I am not sure. Why are you mentioning flights? I am talking about this [1] and [2]. It does not have anything to do with regular planes..

[1] https://arstechnica.com/science/2018/03/spacex-launch-last-y...

[2] https://www.engadget.com/2018/03/25/spacex-rocket-carved-gia...


He's trying to say that rockets emit CO₂, but there are very few of them compared to other things that also emit CO₂ at high altitudes, namely airplanes. He's also saying that some rockets have significant other pollution problems, but not SpaceX's.
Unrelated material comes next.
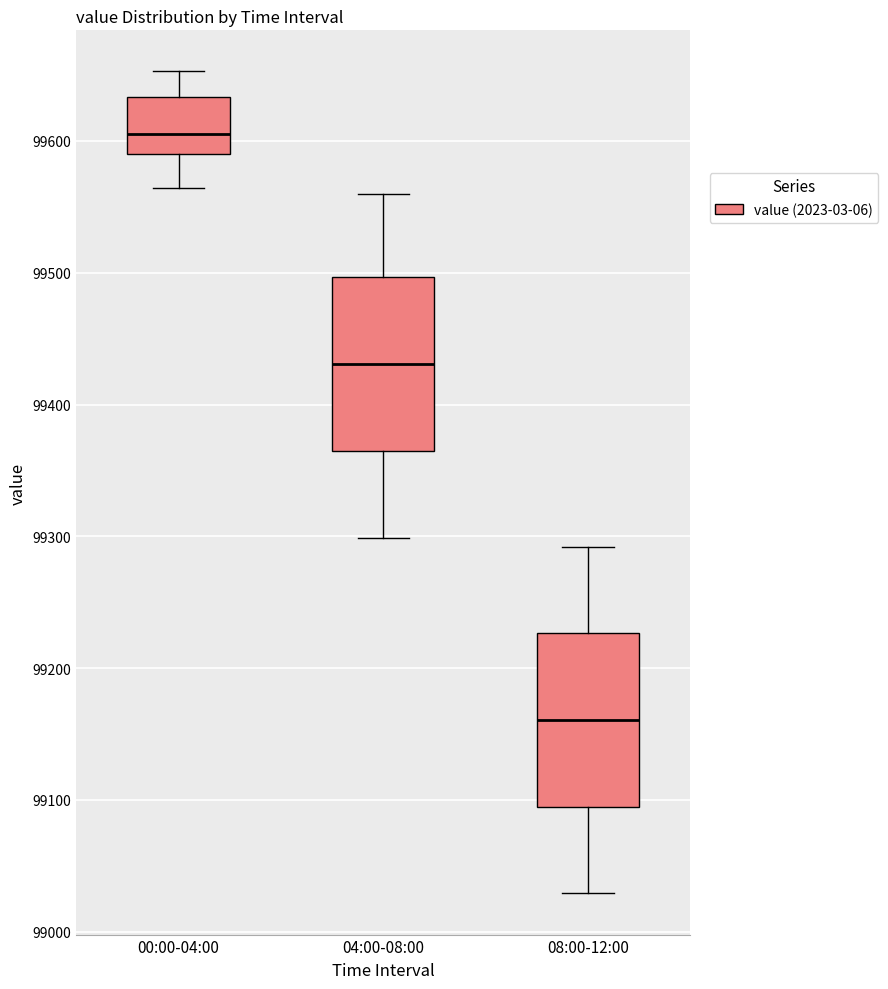

Reading left to right, read every box against the y-axis: the position of its median line, the range the box covers, and the ends of its whiskers. The values are not printed on the chart, so give them approximately, as read against the axis.

00:00-04:00: median 99610, box 99590 to 99630, whiskers 99560 to 99650
04:00-08:00: median 99430, box 99360 to 99500, whiskers 99300 to 99560
08:00-12:00: median 99160, box 99090 to 99230, whiskers 99030 to 99290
Indeed. And there may come a time when such emissions are enough to matter, but we should then just apply a proper tax to them (as well as airplanes). That’d encourage using alternatives (like hydrogen which is actually a superior rocket fuel from an exhaust velocity perspective but is harder to handle and leads to greater dry mass) and also provide incentive to pull such emissions from the atmosphere. Elon Musk has advocated such a broad carbon tax, including on SpaceX’s rockets (which use kerosene and eventually methane).
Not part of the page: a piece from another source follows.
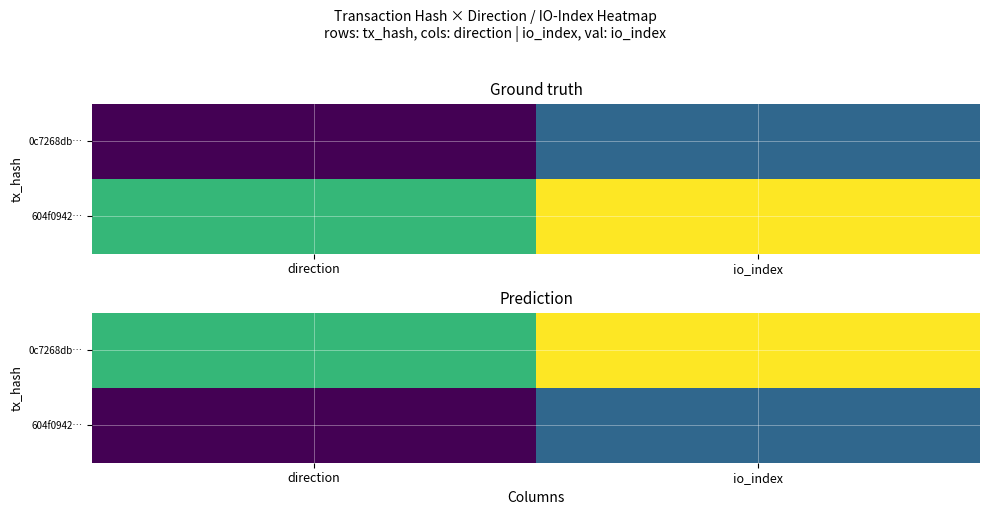

List the labels in order of 0c7268db… value, smallest first.

direction, io_index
There’s no evidence that the impact on the extremely low density part of the atmosphere makes any kind of environmental problem except perhaps for sensitive radio wave measurements (ie GPS, whose satellites are also launched on rockets).


>There’s no evidence that the impact on the extremely low density part of the atmosphere makes any kind of environmental problem

That is what people thought about automobiles emitting co2. If we have learned anything, we would be extremely wary of anything that causes big disruptions in the environments, how ever innocent it might seem...


That’s not true. We knew about the warming effect of CO2 since 1897 or earlier and over 100 years ago, we knew that continual burning of coal and other fossil fuels would cause considerable warming.


>we knew that continual burning of coal and other fossil fuels would cause considerable warming.

Wrong. We didn't know that. We hoped the co2 will be cleaned up by the mechanisms already in place, and we thought the effect would only be temporary. Just like we think the holes caused by the rockets are temporary now, and will not have any cascading effects.

Incredibly short sighted and We have learned nothing from history if we continue to reason like this.